══ DOCUMENT EXCERPT ══

Whether or not you are in on the setup, and no matter how you may feel about surprise parties, or lying,  circumstances may come up for you to have to lie to keep up the charade.  “Uhhh, I’m actually going hunting with my father-in-law that weekend.”  Or, “No, I don’t know if anyone’s planning a get-together for you.”
           
            2. There may be a conflict the planners are unaware of.

Imagine this.  All the friends of a couple are planning this great surprise anniversary party that falls on a  Saturday.  A few days before, the husband surprises his wife with two non-refundable tickets to Maui.  He’s been planning this for weeks.  She happens to tell a friend, and that friend asks, “When do you leave?”  She says, “Our flight leaves this Friday!”  The friend says, “Uhhh – Friday??”  Surprise!

═══

WHAT TO PRODUCE: Copy the surprise-party passage between "Whether or not" and "are unaware of.", inclusive, and swap "hunting" for "fishing".

══ GIVEN MATERIAL ══

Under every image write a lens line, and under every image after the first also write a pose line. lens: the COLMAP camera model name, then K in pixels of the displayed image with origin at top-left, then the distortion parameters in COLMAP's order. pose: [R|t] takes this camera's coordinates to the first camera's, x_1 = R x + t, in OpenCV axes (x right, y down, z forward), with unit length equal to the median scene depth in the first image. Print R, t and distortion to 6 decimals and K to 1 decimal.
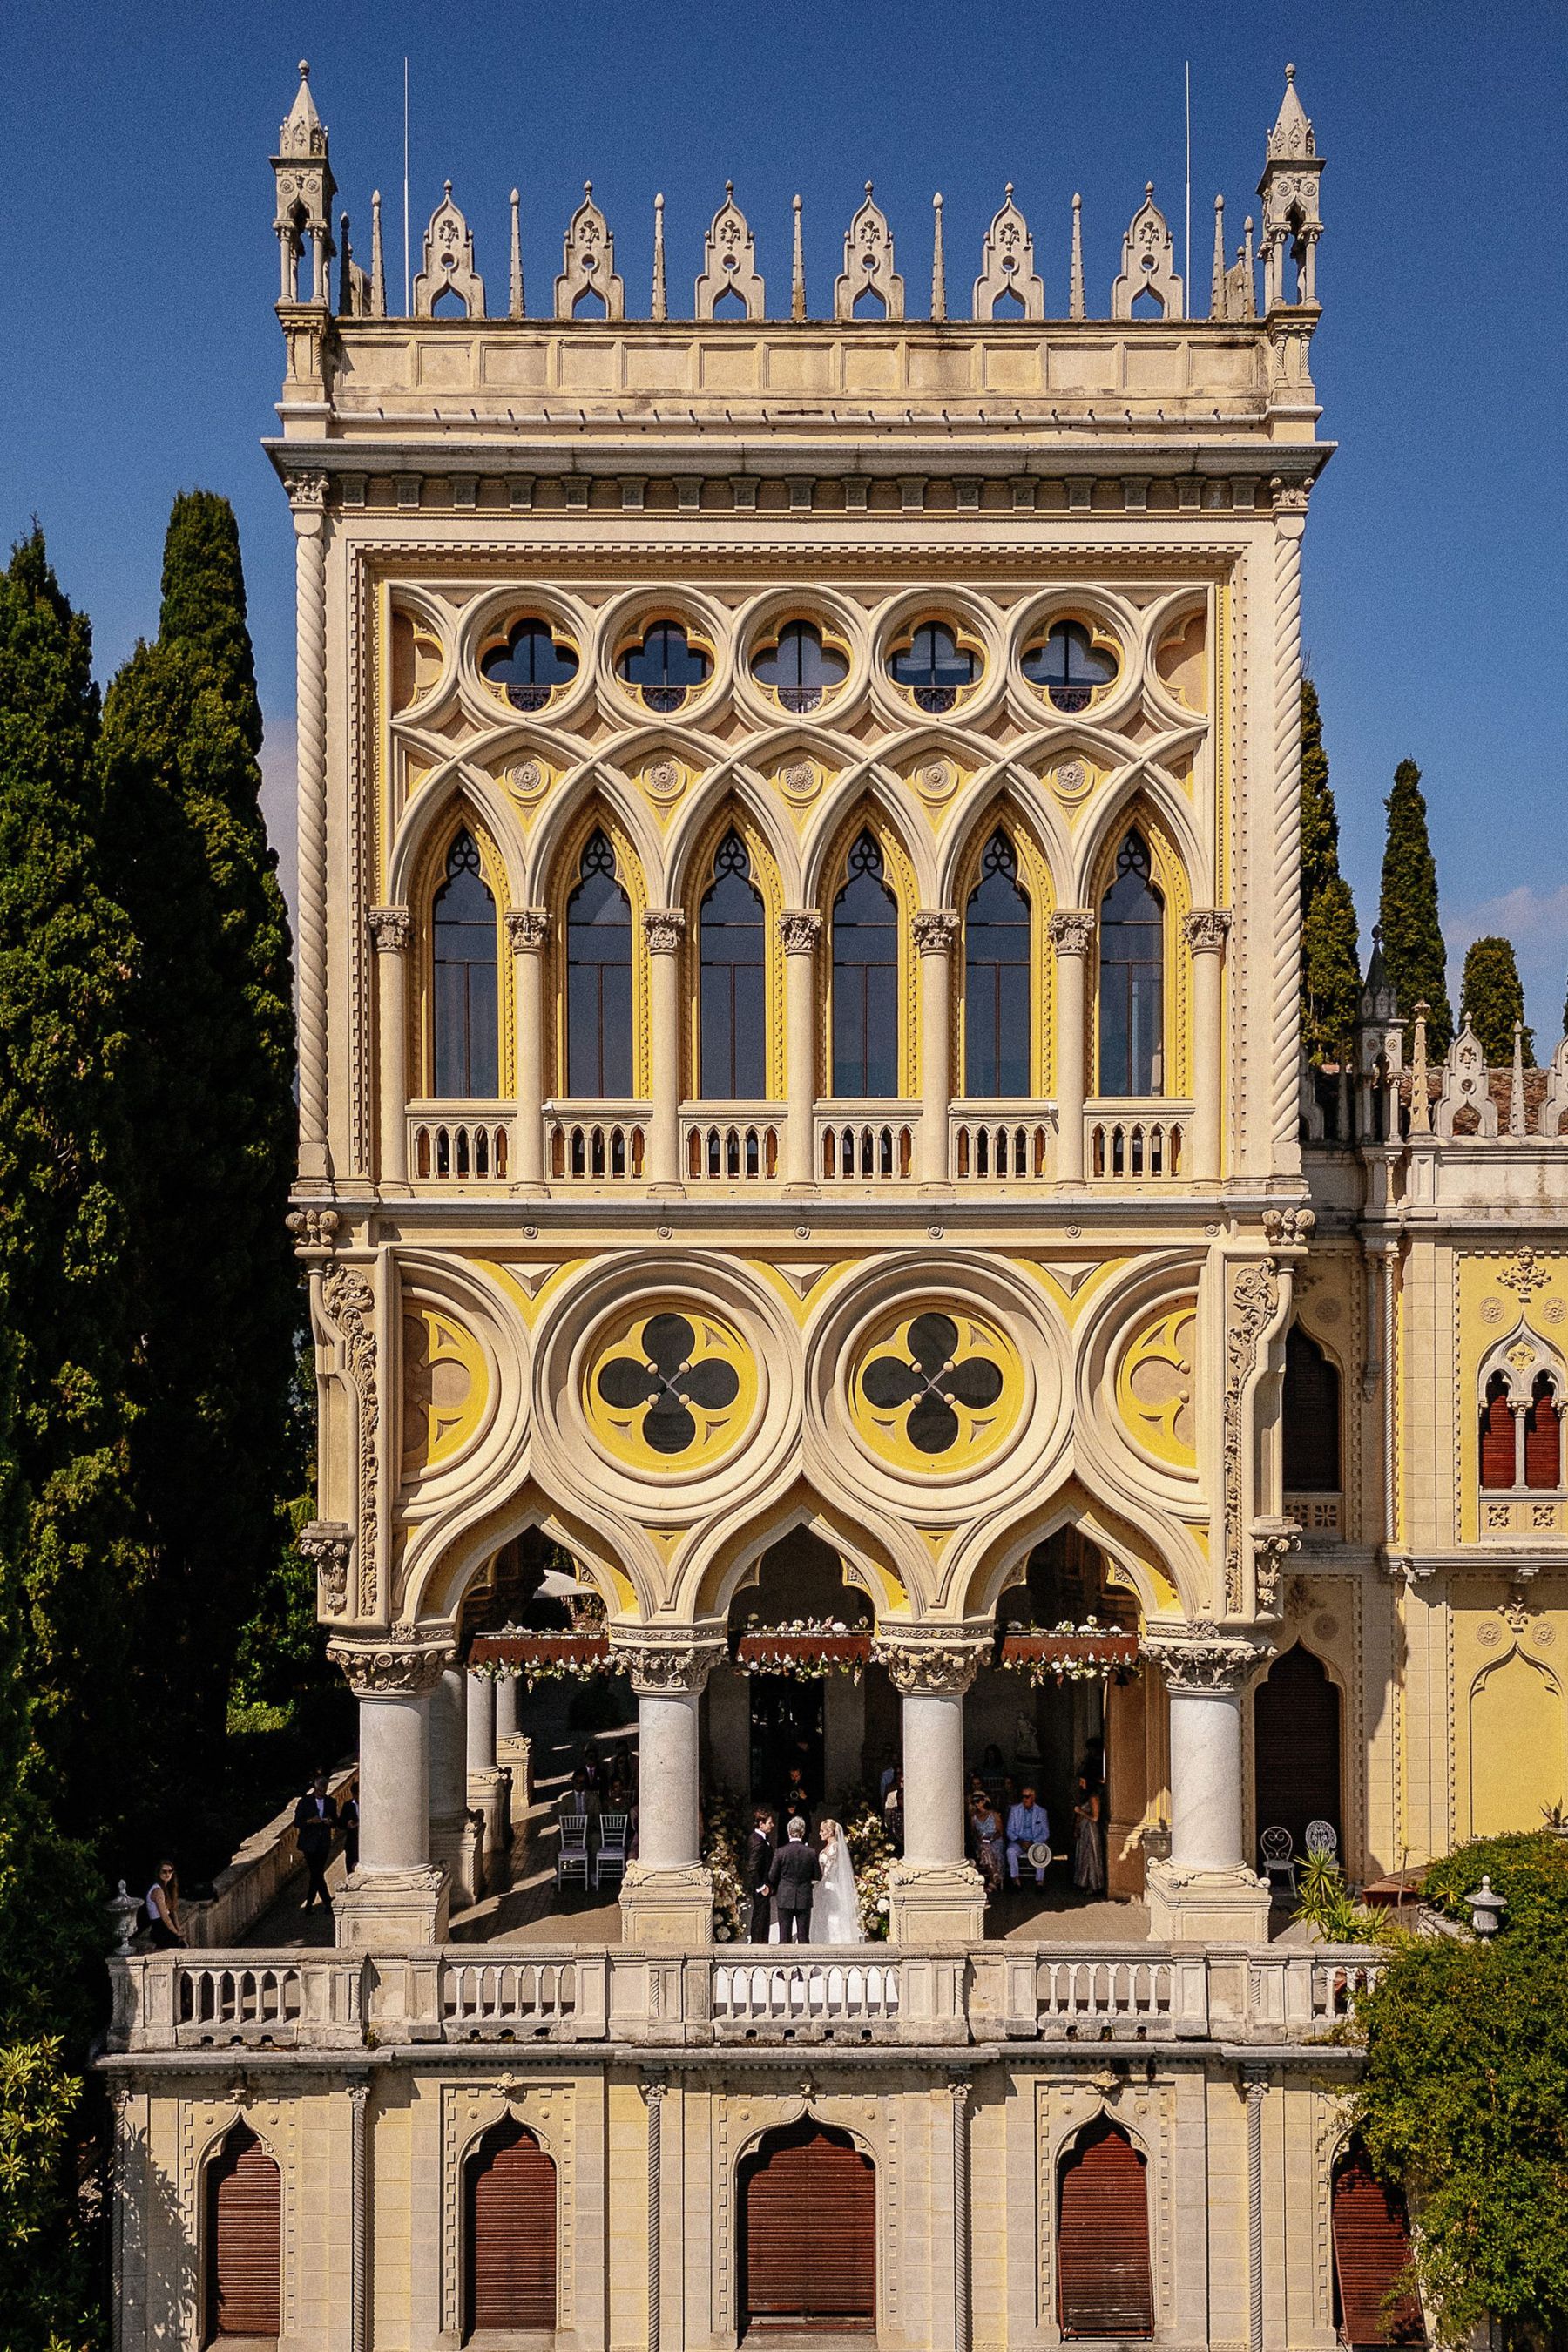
lens RADIAL K [[2017.6, 0, 775.2], [0, 2017.6, 1388.1], [0, 0, 1]] dist [0.016786, 0.006432]
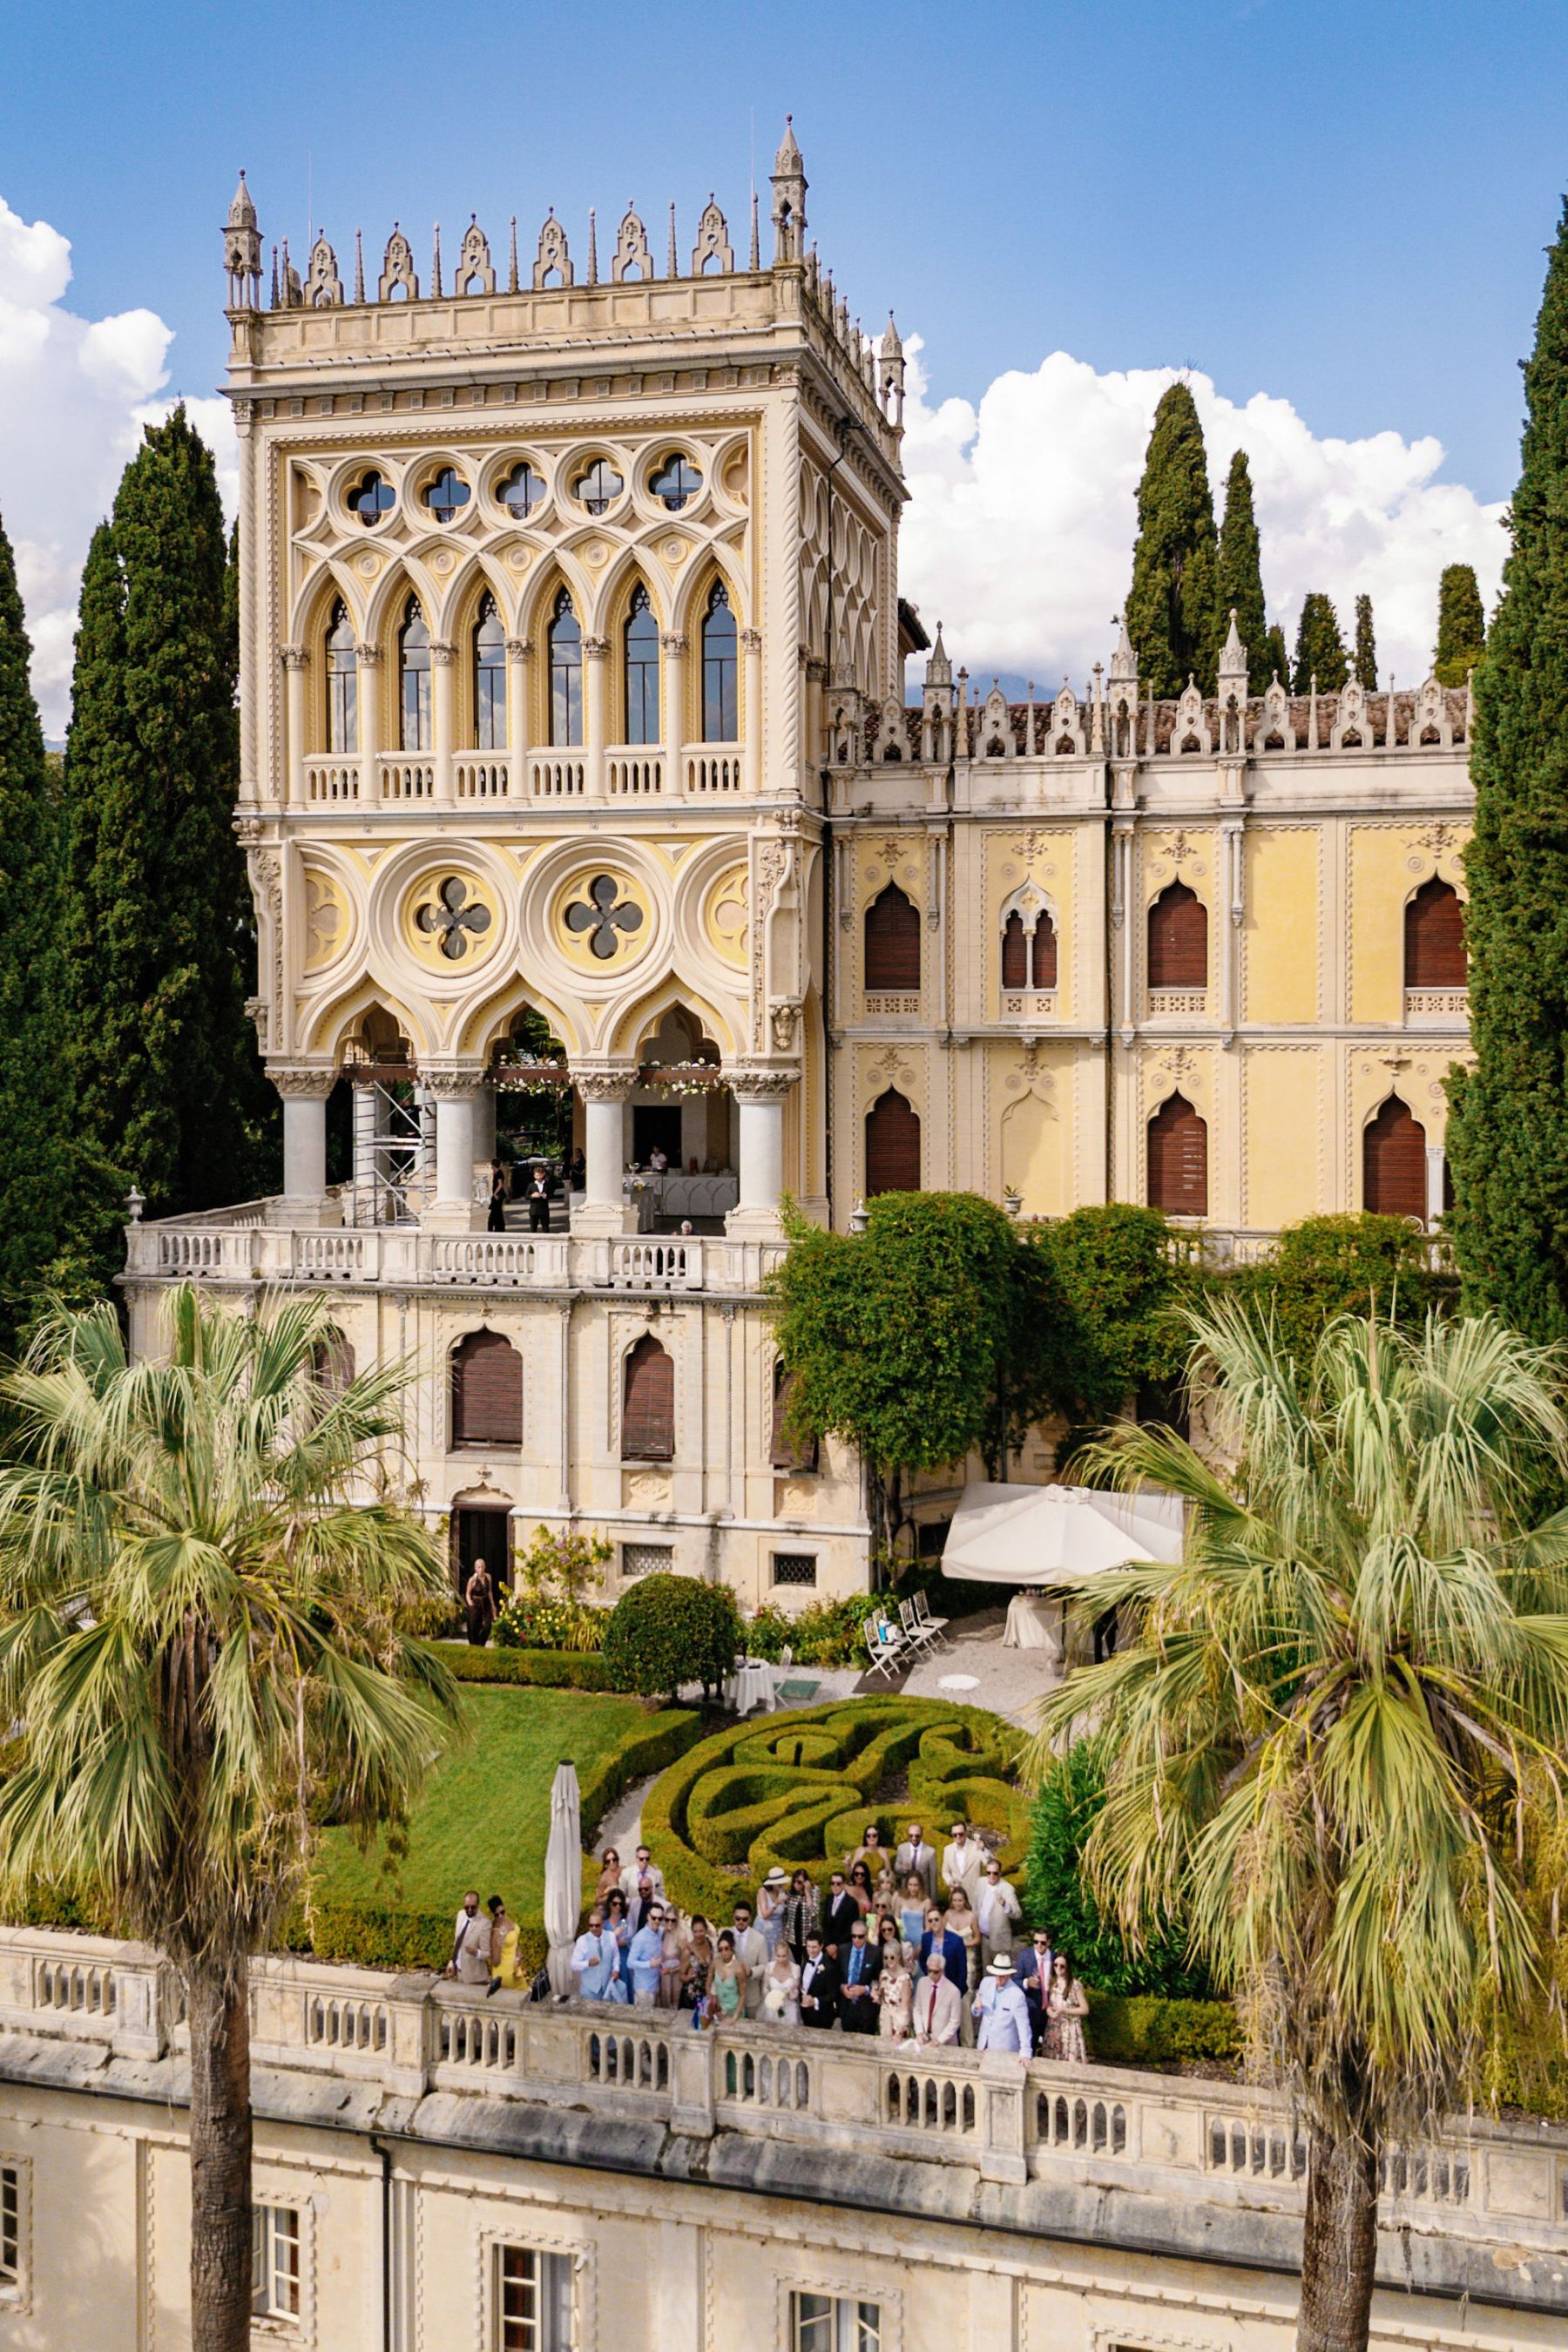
lens RADIAL K [[2017.6, 0, 838.9], [0, 2017.6, 1028.7], [0, 0, 1]] dist [0.016786, 0.006432]
pose [[0.974942, 0.004601, -0.222412, 0.656173], [-0.000259, 0.999809, 0.019550, 0.059106], [0.222459, -0.019002, 0.974757, -0.600706]]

═══

SOLUTION TO THE EXERCISE:
Whether or not you are in on the setup, and no matter how you may feel about surprise parties, or lying,  circumstances may come up for you to have to lie to keep up the charade.  “Uhhh, I’m actually going fishing with my father-in-law that weekend.”  Or, “No, I don’t know if anyone’s planning a get-together for you.”
           
            2. There may be a conflict the planners are unaware of.